WORK INSTRUCTIONS:
The response must reproduce exactly every line of the material below holding the word "down".

DATASET RECORDS:
####################
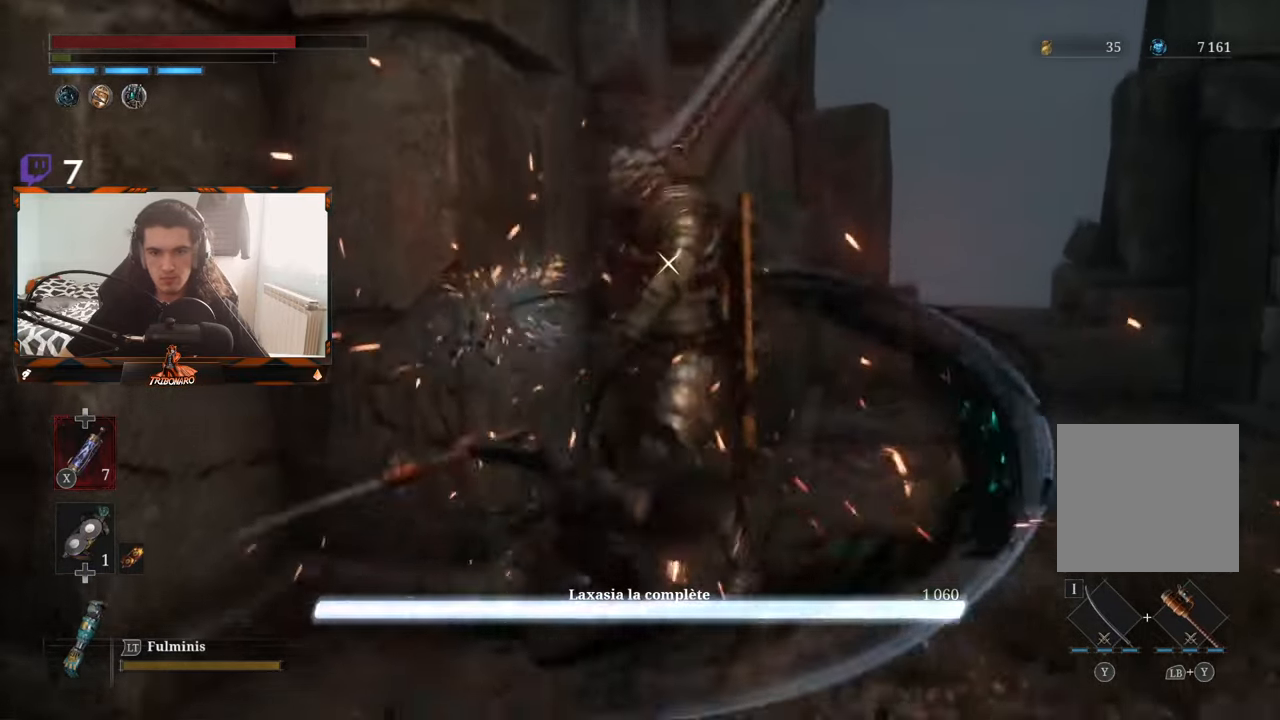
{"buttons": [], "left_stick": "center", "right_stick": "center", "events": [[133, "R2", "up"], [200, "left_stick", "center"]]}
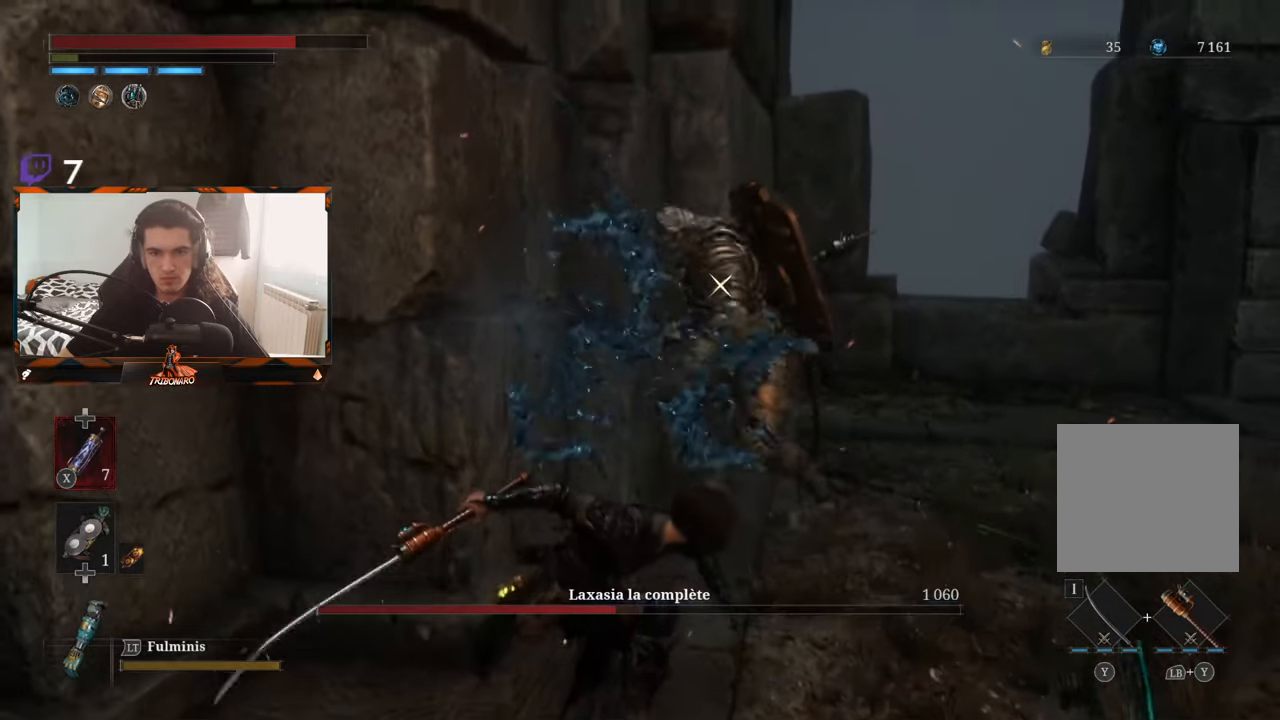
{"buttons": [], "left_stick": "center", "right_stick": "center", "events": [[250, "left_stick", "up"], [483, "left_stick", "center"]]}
####################
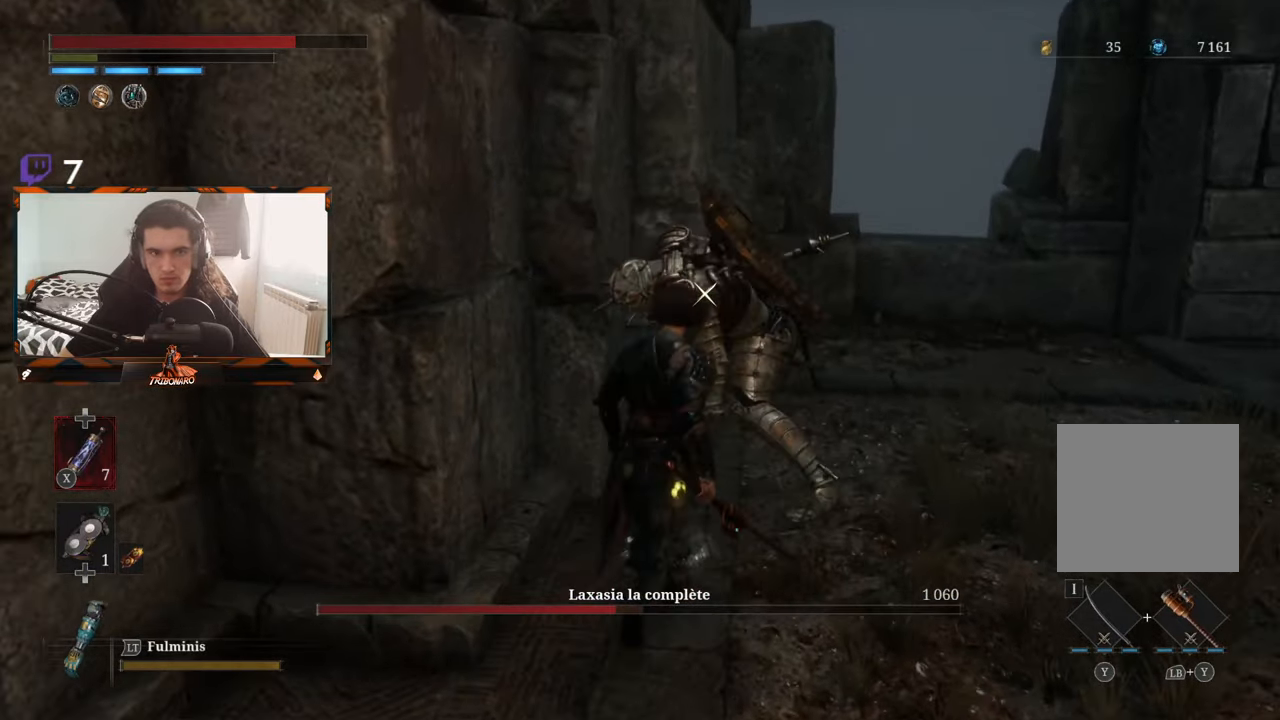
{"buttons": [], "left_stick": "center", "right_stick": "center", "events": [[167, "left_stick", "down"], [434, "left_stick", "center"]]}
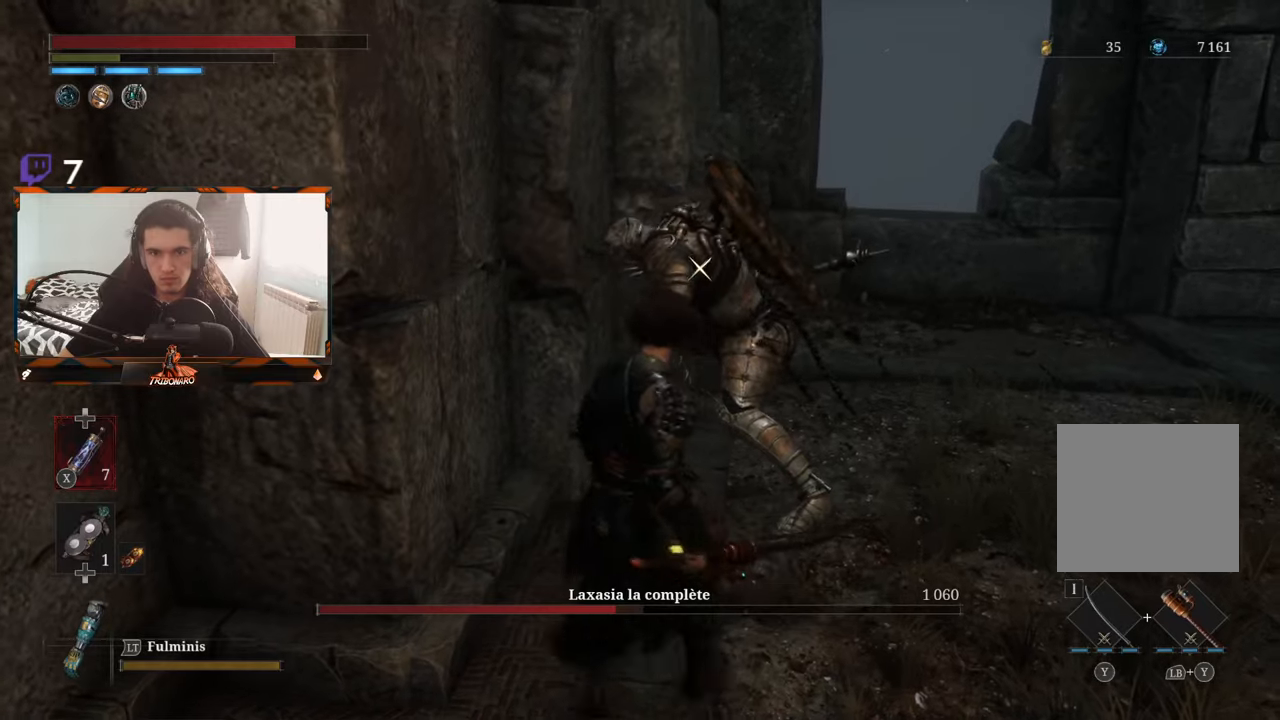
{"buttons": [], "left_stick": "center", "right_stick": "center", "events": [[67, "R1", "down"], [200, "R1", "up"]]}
####################
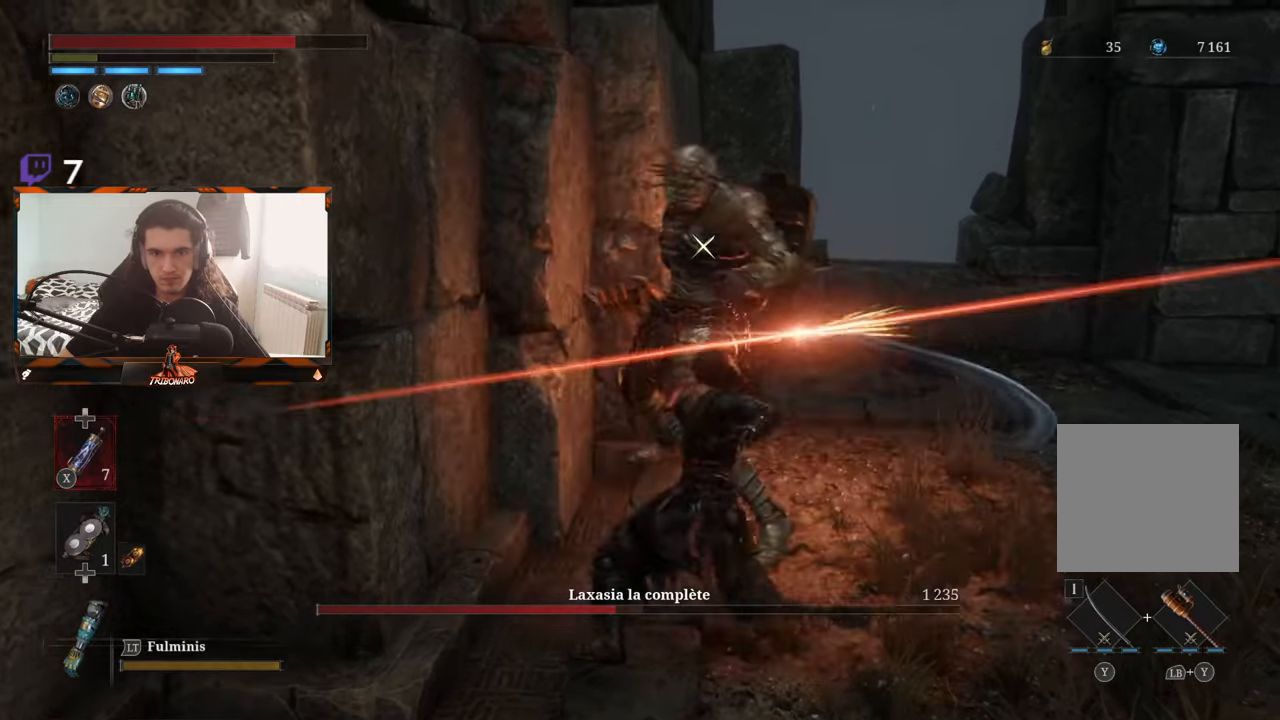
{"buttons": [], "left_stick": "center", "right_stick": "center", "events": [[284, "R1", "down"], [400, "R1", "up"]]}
####################
YOUR RESPONSE:
{"buttons": [], "left_stick": "center", "right_stick": "center", "events": [[167, "left_stick", "down"], [434, "left_stick", "center"]]}
{"buttons": [], "left_stick": "center", "right_stick": "center", "events": [[67, "R1", "down"], [200, "R1", "up"]]}
{"buttons": [], "left_stick": "center", "right_stick": "center", "events": [[284, "R1", "down"], [400, "R1", "up"]]}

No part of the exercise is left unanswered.